Task requirements ▸ Edit the data below by replacing "Lost password" with "Forgot password" and leaving everything else unchanged. Don't include the pictures in your answer.

Working data ▸

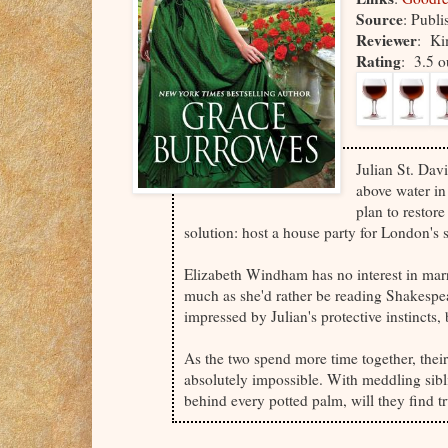
Source
: Publi
Reviewer
: Ki
Rating
: 3.5 o
Julian St. Dav
above water in
plan to restore
solution: host a house party for London's 
Elizabeth Windham has no interest in marr
much as she'd rather be reading Shakespea
impressed by Julian's protective instincts, 
As the two spend more time together, their
absolutely impossible. With meddling siblin
behind every potted palm, will they find tr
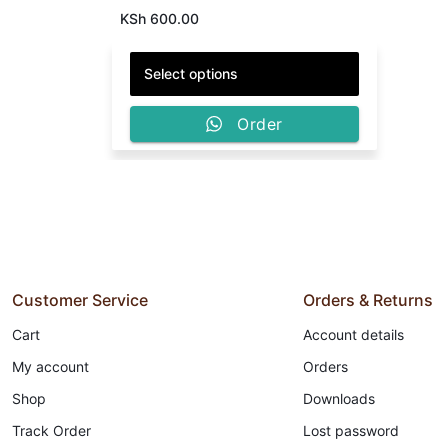
KSh
600.00
ON
SUNSCREEN
RAW MATERIALS,
DELIVERY
Select options
Wholesale
Order
Customer Service
Orders & Returns
Cart
Account details
My account
Orders
Shop
Downloads
Track Order
Lost password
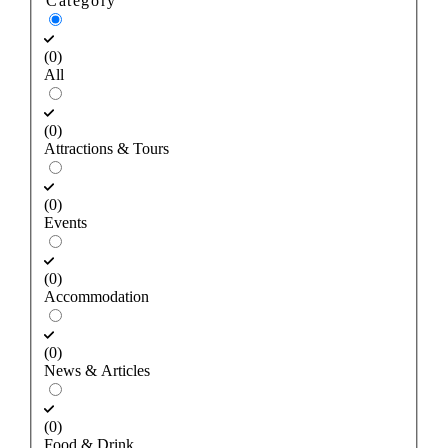
Category
(0)
All
(0)
Attractions & Tours
(0)
Events
(0)
Accommodation
(0)
News & Articles
(0)
Food & Drink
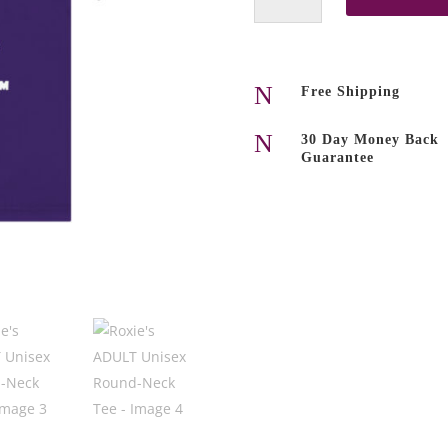
Unisex
Round-
Neck
Tee
N
Free Shipping
quantity
N
30 Day Money Back
Guarantee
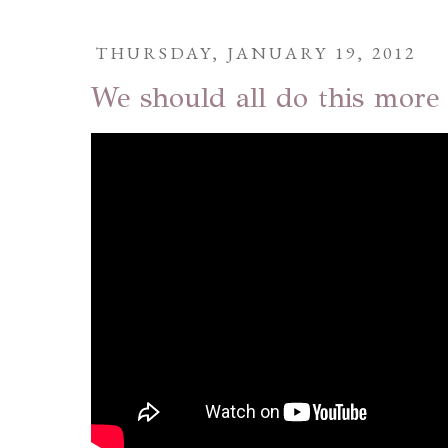
THURSDAY, JANUARY 19, 2012
We should all do this more 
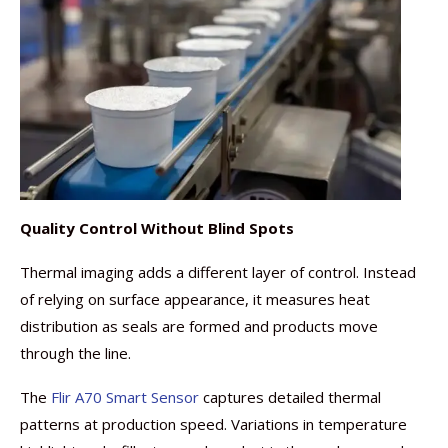
Quality Control Without Blind Spots
Thermal imaging adds a different layer of control. Instead
of relying on surface appearance, it measures heat
distribution as seals are formed and products move
through the line.
The
Flir A70 Smart Sensor
captures detailed thermal
patterns at production speed. Variations in temperature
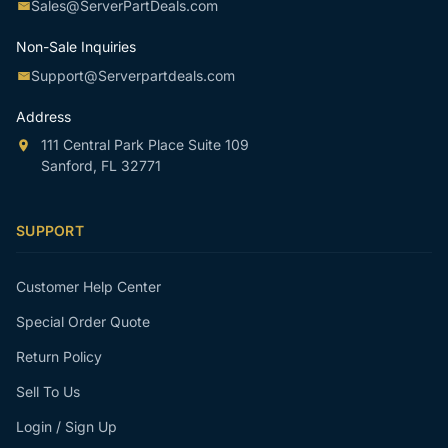
Sales@ServerPartDeals.com
Non-Sale Inquiries
Support@Serverpartdeals.com
Address
111 Central Park Place Suite 109
Sanford, FL 32771
SUPPORT
Customer Help Center
Special Order Quote
Return Policy
Sell To Us
Login / Sign Up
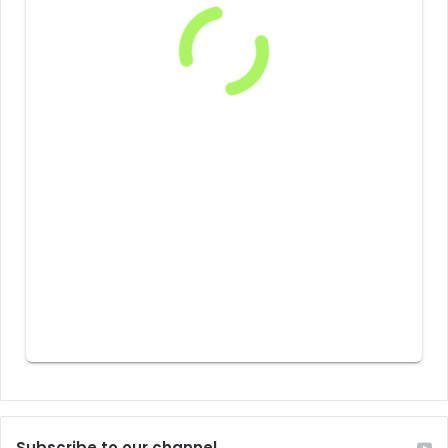
Subscribe to our channel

Written solution ▸
Source
: Publi
Reviewer
: Ki
Rating
: 3.5 o
Julian St. Dav
above water in
plan to restore
solution: host a house party for London's 
Elizabeth Windham has no interest in marr
much as she'd rather be reading Shakespea
impressed by Julian's protective instincts, 
As the two spend more time together, their
absolutely impossible. With meddling siblin
behind every potted palm, will they find tr
KSh
600.00
ON
SUNSCREEN
RAW MATERIALS,
DELIVERY
Select options
Wholesale
Order
Customer Service
Orders & Returns
Cart
Account details
My account
Orders
Shop
Downloads
Track Order
Forgot password
Category
(0)
All
(0)
Attractions & Tours
(0)
Events
(0)
Accommodation
(0)
News & Articles
(0)
Food & Drink
Unisex
Round-
Neck
Tee
N
Free Shipping
quantity
N
30 Day Money Back
Guarantee
THURSDAY, JANUARY 19, 2012
We should all do this more 
Quality Control Without Blind Spots
Thermal imaging adds a different layer of control. Instead
of relying on surface appearance, it measures heat
distribution as seals are formed and products move
through the line.
The
Flir A70 Smart Sensor
captures detailed thermal
patterns at production speed. Variations in temperature
Sales@ServerPartDeals.com
Non-Sale Inquiries
Support@Serverpartdeals.com
Address
111 Central Park Place Suite 109
Sanford, FL 32771
SUPPORT
Customer Help Center
Special Order Quote
Return Policy
Sell To Us
Login / Sign Up
Subscribe to our channel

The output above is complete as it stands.